Après quelques modifications, elle fut reprise la
saison suivante, le 15 octobre 1791,
puis le 22 octobre, avant de chuter définitivement après une ultime
représentation, le 11 octobre 1792.
Ni le changement de théâtre et l’accueil sur une scène
plus vaste à la faveur du déménagement de la troupe de Drury Lane au King’s
Theatre reconstruit, ne purent empêcher la désaffection du public.
Le manager
du Théâtre, le tragédien John Philip
Kemble la qualifia de « Ennuyeux… Ennuyeux… » dans son
journal. Et le Times ironisa en
écrivant que « La Grotte de rophonius semble avoir été reléguée dans la Grotte
de l’Oubli ! »
John Adolphus, dans ses Memoirs of John Bannister, Comedian,
en 1839, rend compte de cet échec en ces mots :
« Une autre nouveauté, adaptée de la Grotta di Trifonio de l’Abbé Casti, par Prince Hoare, fut présentée élégamment de sa part à Mrs Crouch, pour son bénéfice du 3 mai. Les lecteurs qui ont pris connaissance des numéros 298 et 599 du Spectator se préparaient à voir une grotte, qui, par des moyens mystérieux, transformait la gaieté en pondération, et la sobriété en mélancolie ; mais entre les mains de Hoare, la caverne produisit des effets plus grands, changeant même l’humour en son contraire. L’idée fut vite épuisée, et Bannister en Dorilas rendit avec le meilleur effet l’intention de l’auteur. La musique de Salieri sélectionnée par Storace, et l’aide des chanteurs, hommes et femmes, procura à l’œuvre une existence temporaire, mais la pièce tomba assez vite et n’ayant jamais été imprimée, fut oubliée. »
Le ténor Michael
Kelly mentionne l’échec en précisant que l’opéra « ne rencontra pas
l’accueil qu’il pensait devoir lui être réservé. »

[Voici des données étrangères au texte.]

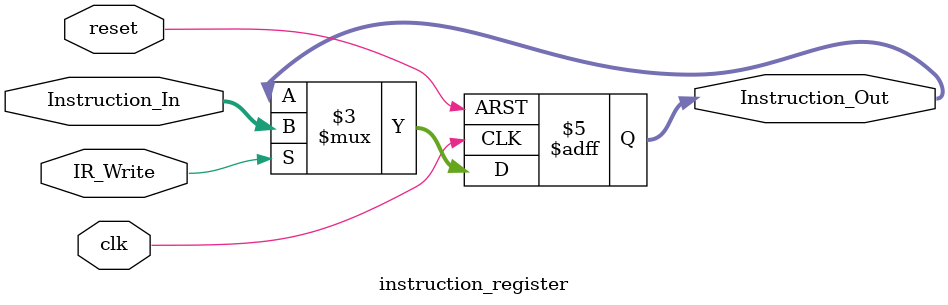
<source format=v>
module instruction_register (
    input clk,
    input reset,
    input IR_Write,                 // control: 1=load new instruction, 0=hold
    input [31:0] Instruction_In,   // instruction from memory
    output reg [31:0] Instruction_Out // current instruction
);

    always @(posedge clk or posedge reset) begin
        if (reset)
            Instruction_Out <= 32'd0;    // clear instruction on reset
        else if (IR_Write)
            Instruction_Out <= Instruction_In; // new instruction
        else
            Instruction_Out <= Instruction_Out; // hold value
    end

endmodule
</source>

Cette relative indifférence se manifeste par l’absence
de publication du livret complet et de la musique.
Il n’en reste donc que la copie manuscrite du livret
envoyée à John Larpent, l’Examiner of Plays, au service de la censure dépendant
du Lord Chamberlain, ainsi que quelques passages du texte imprimés en 1791 à
Londres dans Songs, Duets, Trio, and Finales, in the Cave of Trophonius.